Australia is in discussions with New Zealand over the possibility of ditching physical passports and storing the same identifying data electronically instead, Foreign Minister Julie Bishop has confirmed.
The department earlier this year called for suggestions that would transform the agency's operations as part of an "ideas challenge".
So-called "cloud passports" won the judges over and took out the competition.
The proposal would mean travellers do not need to carry a physical passport, and could instead be verified using biometric data, according to the SMH.
It would reduce the 38,000-odd passports that are registered as lost or stolen each year, the department said.
"One of the ideas was turning a passport chip into a purely digital one," Bishop said today.
"It's a form of cloud passport that we're just trialling at present."
She confirmed Australia was in discussions with New Zealand about the novel approach.
Bishop admitted there were security hurdles to cross before the idea could be implemented, especially related to storing citizens' biometric data in the cloud.
"If we're able to put in place the approprirate requirements, including security, then that's something we'd like to trial and implement," she said.
"Australia prides itself on having one of the most secure passports in the world, but by embracing and harnessing new technologies, we might be able to do better."
The department is yet to detail how it plans to address security and data sovereignty concerns.
It is also yet to detail its discussions with nations other than New Zealand on the initiative.
IBRS infosec analyst James Turner said the proposal raised "all sorts" of cyber security questions.
"The big questions around this database of identities will need to focus on data governance," he said.

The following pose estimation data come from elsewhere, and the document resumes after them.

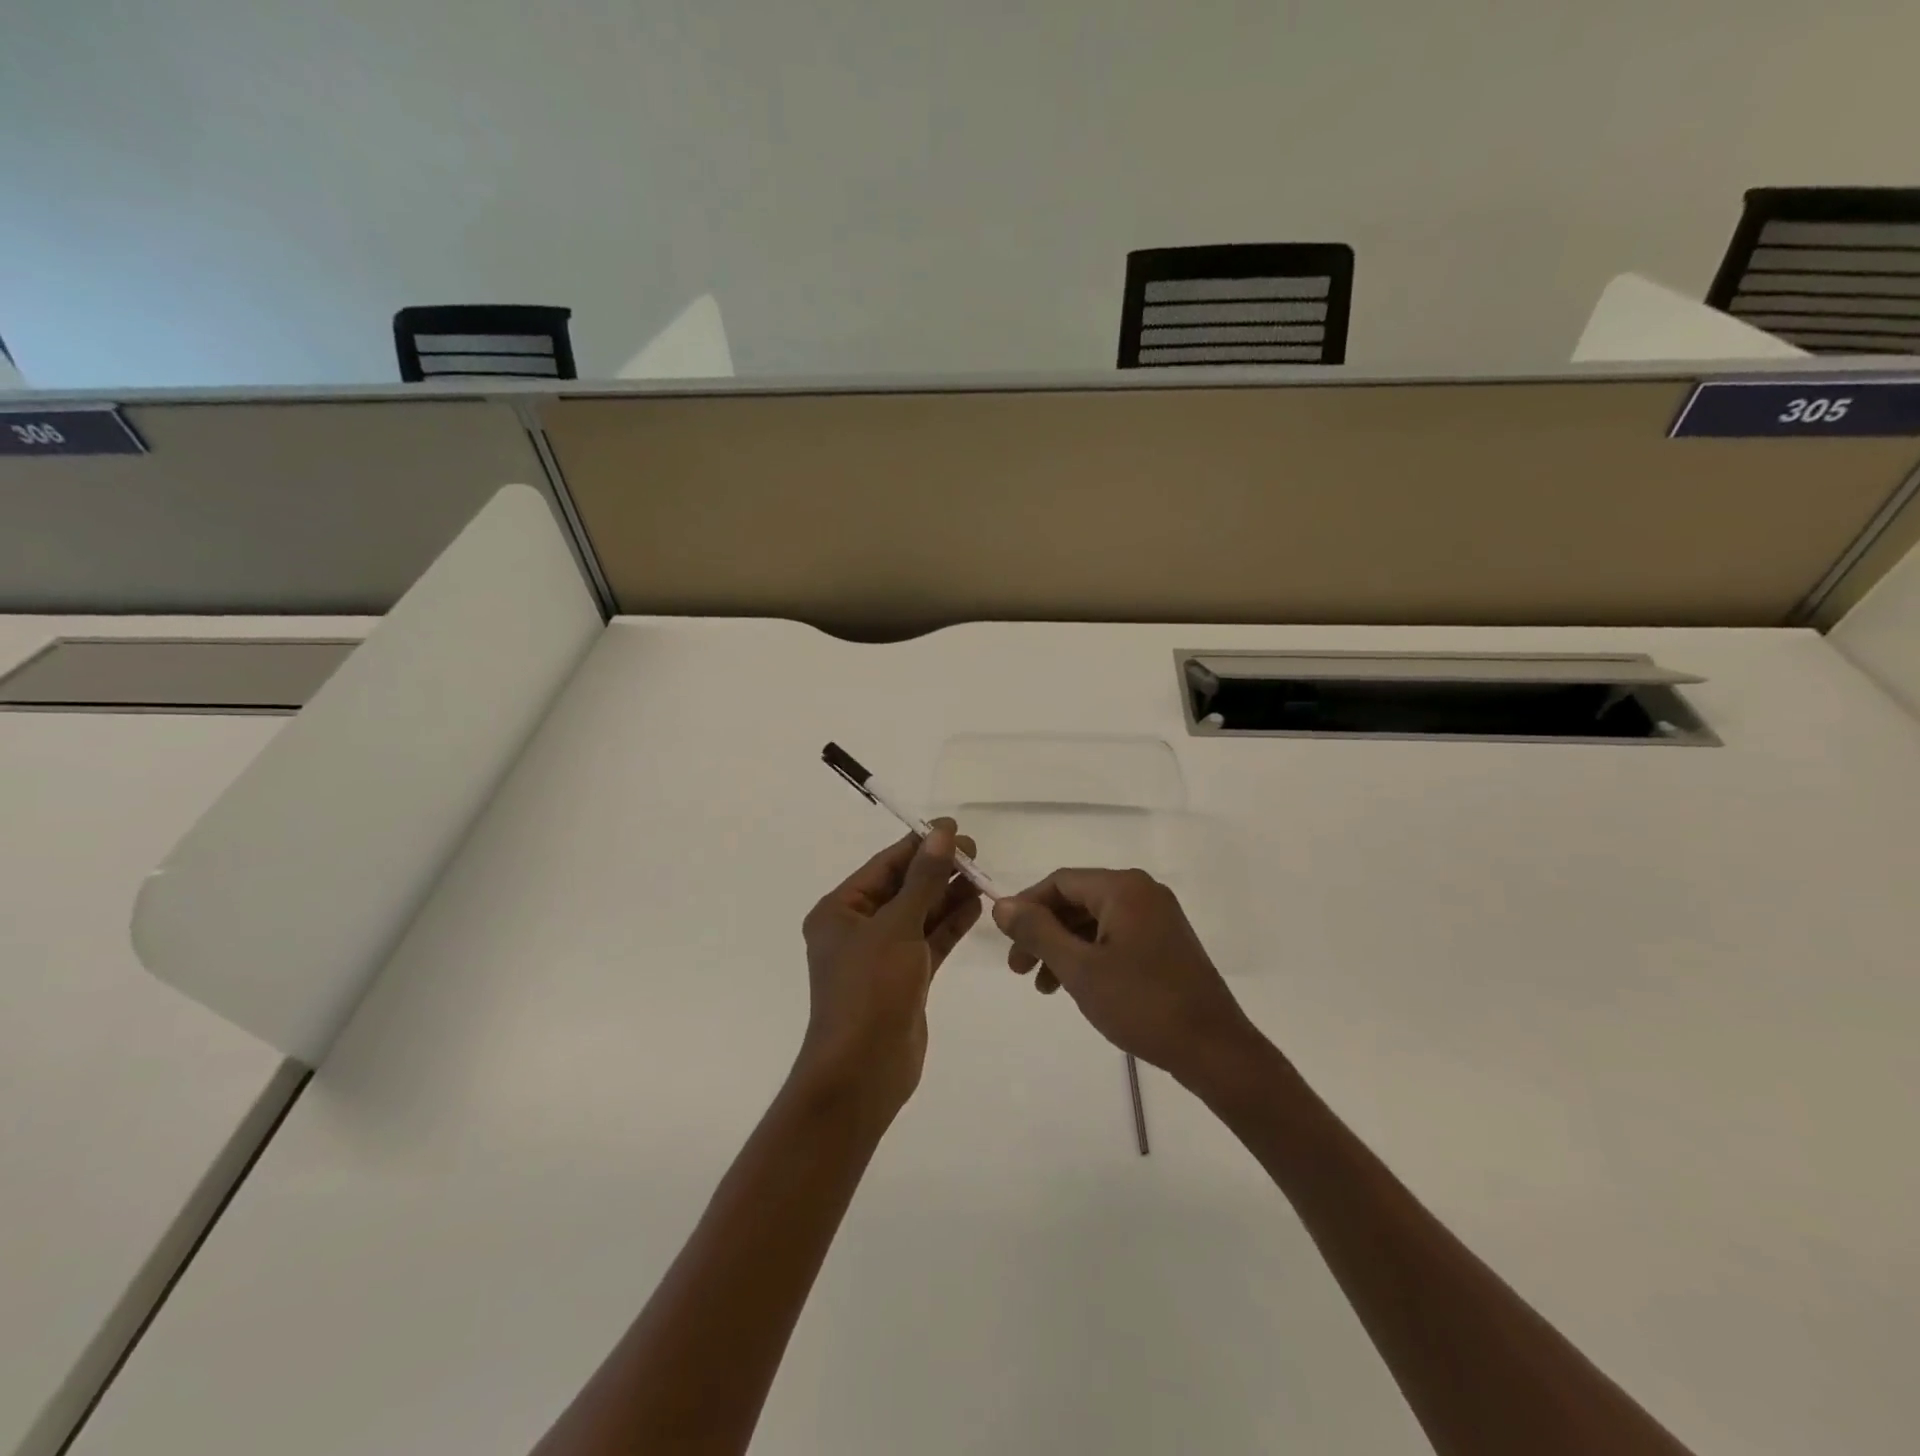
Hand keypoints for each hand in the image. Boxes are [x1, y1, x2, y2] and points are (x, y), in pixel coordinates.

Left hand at [795, 821, 982, 1118]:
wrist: (863, 1073)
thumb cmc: (870, 990)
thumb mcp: (897, 927)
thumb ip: (923, 880)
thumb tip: (942, 834)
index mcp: (840, 911)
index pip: (885, 866)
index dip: (919, 845)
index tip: (953, 828)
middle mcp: (857, 929)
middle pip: (903, 888)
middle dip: (937, 870)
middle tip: (976, 852)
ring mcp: (881, 956)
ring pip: (919, 915)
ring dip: (947, 895)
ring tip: (981, 874)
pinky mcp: (904, 979)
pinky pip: (928, 942)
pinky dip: (949, 925)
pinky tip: (975, 906)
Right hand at [992, 868, 1255, 1085]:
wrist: (1214, 1050)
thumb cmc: (1142, 1004)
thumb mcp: (1080, 969)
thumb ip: (1038, 932)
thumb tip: (1002, 905)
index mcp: (1123, 888)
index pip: (1060, 882)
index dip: (1027, 907)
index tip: (1006, 942)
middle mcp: (1142, 892)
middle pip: (1077, 900)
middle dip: (1043, 932)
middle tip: (1020, 970)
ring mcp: (1158, 916)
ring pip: (1094, 921)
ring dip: (1064, 947)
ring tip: (1045, 987)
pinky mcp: (1165, 942)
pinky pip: (1115, 936)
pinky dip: (1090, 955)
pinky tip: (1077, 985)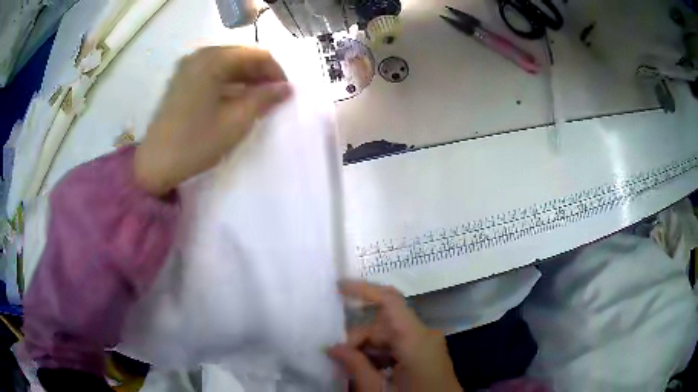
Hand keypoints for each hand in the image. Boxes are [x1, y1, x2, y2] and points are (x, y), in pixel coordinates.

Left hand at [134, 46, 291, 195]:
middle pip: (241, 55)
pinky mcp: (181, 79)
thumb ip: (264, 99)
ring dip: (246, 78)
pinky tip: (235, 99)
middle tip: (273, 97)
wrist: (155, 164)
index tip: (285, 93)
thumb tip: (287, 88)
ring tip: (256, 100)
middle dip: (261, 74)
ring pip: (227, 63)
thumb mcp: (235, 122)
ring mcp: (188, 66)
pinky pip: (213, 72)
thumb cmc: (195, 143)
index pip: (256, 54)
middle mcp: (200, 55)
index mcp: (213, 60)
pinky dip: (228, 82)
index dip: (276, 71)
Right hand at [328, 281, 461, 391]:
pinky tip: (370, 373)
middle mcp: (424, 335)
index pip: (390, 301)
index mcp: (416, 340)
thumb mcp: (379, 390)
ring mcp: (428, 344)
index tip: (338, 287)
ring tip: (352, 371)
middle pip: (384, 324)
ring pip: (389, 336)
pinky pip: (399, 346)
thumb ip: (356, 367)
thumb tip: (333, 347)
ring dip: (368, 350)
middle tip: (338, 360)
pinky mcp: (427, 353)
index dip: (364, 289)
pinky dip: (381, 356)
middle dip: (358, 339)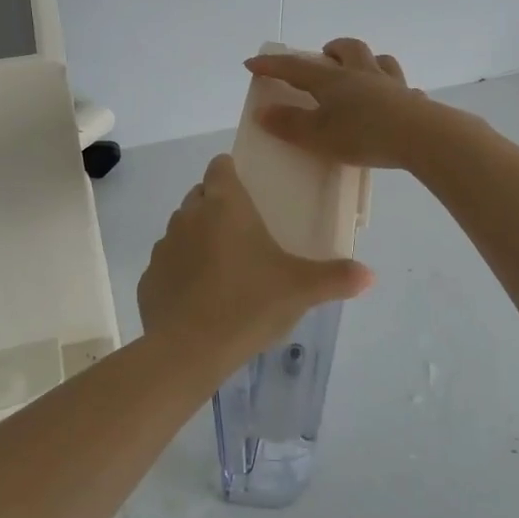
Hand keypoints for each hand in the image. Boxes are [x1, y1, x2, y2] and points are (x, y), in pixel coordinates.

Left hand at [139, 153, 372, 360]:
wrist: (189, 351)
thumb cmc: (249, 305)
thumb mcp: (301, 290)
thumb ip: (336, 278)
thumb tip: (370, 275)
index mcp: (224, 205)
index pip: (220, 166)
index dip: (231, 173)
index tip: (249, 191)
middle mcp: (189, 216)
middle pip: (200, 196)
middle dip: (217, 206)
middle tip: (245, 234)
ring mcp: (163, 247)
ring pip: (181, 229)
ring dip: (198, 238)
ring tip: (224, 268)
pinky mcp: (148, 278)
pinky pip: (167, 264)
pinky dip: (180, 271)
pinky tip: (199, 298)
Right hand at [244, 38, 451, 170]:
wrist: (421, 137)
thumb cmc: (363, 135)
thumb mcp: (318, 136)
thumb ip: (290, 124)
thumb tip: (262, 111)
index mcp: (334, 81)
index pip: (296, 68)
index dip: (273, 65)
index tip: (252, 63)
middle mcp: (363, 74)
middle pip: (348, 48)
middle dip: (332, 49)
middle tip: (323, 56)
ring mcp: (391, 85)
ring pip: (380, 60)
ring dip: (366, 61)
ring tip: (359, 73)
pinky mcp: (413, 101)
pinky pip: (404, 89)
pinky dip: (395, 91)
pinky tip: (394, 102)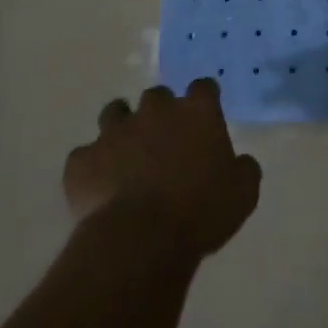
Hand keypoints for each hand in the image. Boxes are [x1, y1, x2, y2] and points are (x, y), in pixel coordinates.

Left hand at [63, 81, 262, 259]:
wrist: (141, 241)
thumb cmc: (201, 212)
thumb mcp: (243, 193)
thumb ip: (244, 169)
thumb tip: (241, 162)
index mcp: (197, 112)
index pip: (203, 87)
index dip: (203, 100)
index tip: (204, 116)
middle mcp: (156, 111)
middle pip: (158, 96)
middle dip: (160, 112)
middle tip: (165, 141)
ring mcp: (115, 132)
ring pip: (115, 112)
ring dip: (122, 127)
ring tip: (125, 154)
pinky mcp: (83, 160)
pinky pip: (85, 155)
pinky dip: (92, 166)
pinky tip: (98, 186)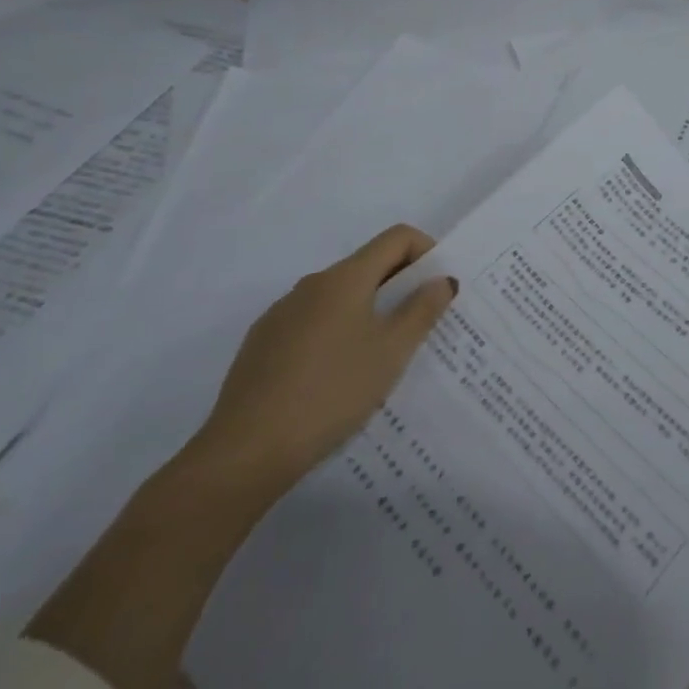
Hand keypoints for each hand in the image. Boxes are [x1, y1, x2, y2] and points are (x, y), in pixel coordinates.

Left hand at [187, 225, 457, 495]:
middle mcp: (312, 284)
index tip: (437, 287)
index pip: (396, 237)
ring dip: (367, 311)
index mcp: (345, 278)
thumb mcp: (391, 353)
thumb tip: (442, 279)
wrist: (245, 451)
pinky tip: (335, 378)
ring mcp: (281, 313)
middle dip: (399, 286)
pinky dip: (335, 333)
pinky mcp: (261, 343)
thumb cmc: (331, 392)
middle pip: (367, 265)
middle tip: (419, 325)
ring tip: (379, 358)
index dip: (426, 251)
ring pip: (338, 297)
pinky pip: (311, 322)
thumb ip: (422, 310)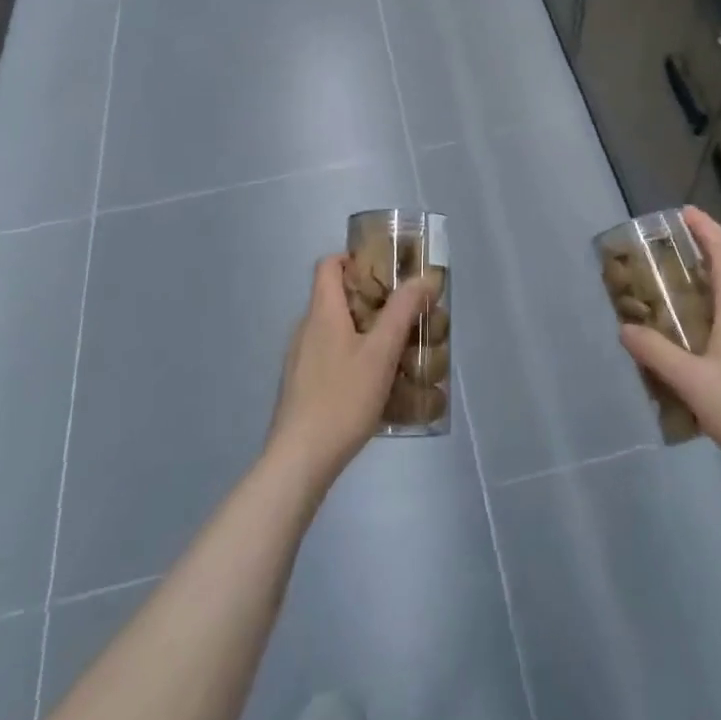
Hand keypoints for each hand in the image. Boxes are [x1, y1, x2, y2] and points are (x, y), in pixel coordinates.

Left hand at [265, 255, 436, 492]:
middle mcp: (305, 328)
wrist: (299, 460)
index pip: (328, 265)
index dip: (353, 259)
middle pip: (334, 297)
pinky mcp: (299, 386)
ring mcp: (298, 359)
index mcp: (322, 312)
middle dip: (368, 300)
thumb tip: (422, 279)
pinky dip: (349, 357)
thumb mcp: (381, 353)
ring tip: (393, 350)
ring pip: (332, 329)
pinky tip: (372, 384)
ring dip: (361, 331)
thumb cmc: (342, 398)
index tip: (383, 272)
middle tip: (400, 314)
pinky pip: (327, 356)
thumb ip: (402, 313)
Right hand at [619, 206, 720, 493]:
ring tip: (672, 306)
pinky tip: (696, 350)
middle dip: (698, 259)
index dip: (705, 228)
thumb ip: (656, 353)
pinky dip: (715, 321)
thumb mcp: (693, 383)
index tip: (684, 213)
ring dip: (705, 294)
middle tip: (664, 262)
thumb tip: (625, 328)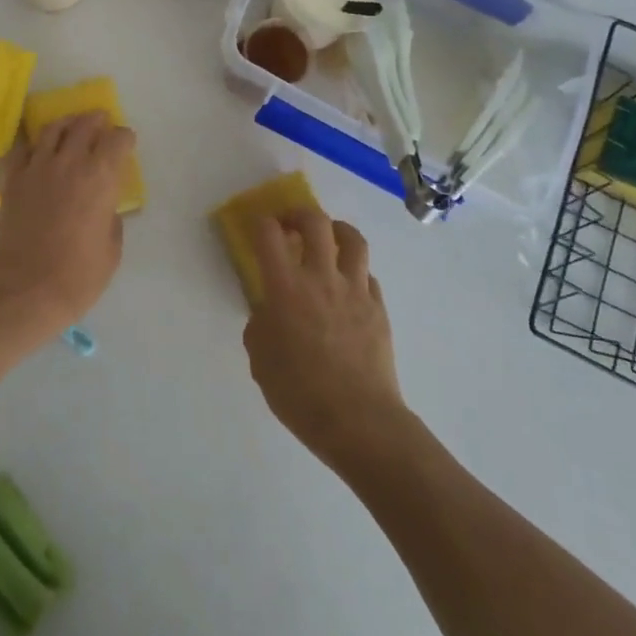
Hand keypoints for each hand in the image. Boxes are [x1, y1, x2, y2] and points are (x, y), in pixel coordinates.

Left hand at [0, 111, 134, 335]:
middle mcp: (71, 162)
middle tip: (101, 123)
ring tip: (72, 125)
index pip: (118, 139)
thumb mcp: (112, 249)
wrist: (26, 290)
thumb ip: (111, 219)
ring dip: (67, 123)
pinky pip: (22, 147)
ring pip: (53, 128)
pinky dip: (31, 140)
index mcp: (101, 178)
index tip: (126, 143)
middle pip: (85, 125)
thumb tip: (105, 207)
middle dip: (97, 120)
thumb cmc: (78, 276)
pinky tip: (36, 143)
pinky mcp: (14, 178)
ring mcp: (38, 167)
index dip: (125, 138)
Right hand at [244, 211, 407, 469]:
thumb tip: (269, 314)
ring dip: (336, 230)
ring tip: (328, 237)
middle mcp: (321, 278)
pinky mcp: (379, 308)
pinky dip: (356, 272)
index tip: (257, 227)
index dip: (260, 223)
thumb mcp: (261, 360)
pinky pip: (368, 276)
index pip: (268, 234)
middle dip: (299, 213)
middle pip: (315, 222)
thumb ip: (260, 327)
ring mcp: (355, 290)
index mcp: (286, 288)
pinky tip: (348, 286)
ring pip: (352, 239)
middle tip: (290, 223)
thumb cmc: (300, 393)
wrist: (359, 421)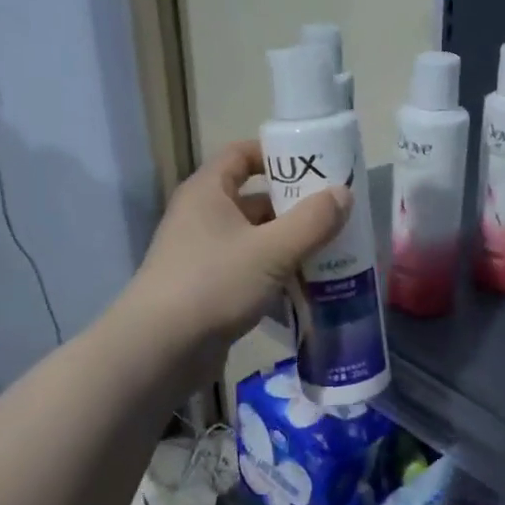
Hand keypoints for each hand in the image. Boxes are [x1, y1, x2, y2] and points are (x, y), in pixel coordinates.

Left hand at [124, 140, 346, 370]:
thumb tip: (344, 194)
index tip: (315, 165)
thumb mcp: (271, 250)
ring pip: (255, 239)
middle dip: (294, 206)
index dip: (277, 154)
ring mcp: (203, 255)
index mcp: (208, 192)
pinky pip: (250, 271)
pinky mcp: (209, 289)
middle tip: (336, 214)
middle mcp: (202, 217)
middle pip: (254, 199)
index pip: (241, 154)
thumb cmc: (214, 284)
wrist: (160, 350)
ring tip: (332, 252)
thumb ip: (312, 221)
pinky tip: (308, 289)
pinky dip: (276, 275)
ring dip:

"Who will be allowed to make changes, how are updates to records authorised, and all the way through, a comprehensive and reliable audit trail will need to be maintained, and protected to the same level as the cloud database. "
He raised concerns about the potential honeypot the database could create for malicious actors.
"Naturally, this cloud repository of identities will be of great interest to nation states keen on creating false identities for their spies," Turner said.
"[The repository] would let a nation state validate if someone was actually who they claimed to be. This could make operations tricky for Australian spooks or undercover officers who want to work under an alias."
Australians have for the last ten years been able to use ePassports, which allow for the automated border processing of travellers.
The passports contain a chip containing the traveller's identifying details which interact with Australia's smart gate technology to allow them to enter and - as of this year - depart without stopping to be checked by a customs officer.
Telstra CEO Andy Penn weighed into the debate, tweeting, "travelling in the clouds with a cloud passport - that's cool - Australia world class technology".
The government earlier this year successfully passed a bill to expand the types of biometric data it collects on Australian citizens, foreigners and minors at the country's airports.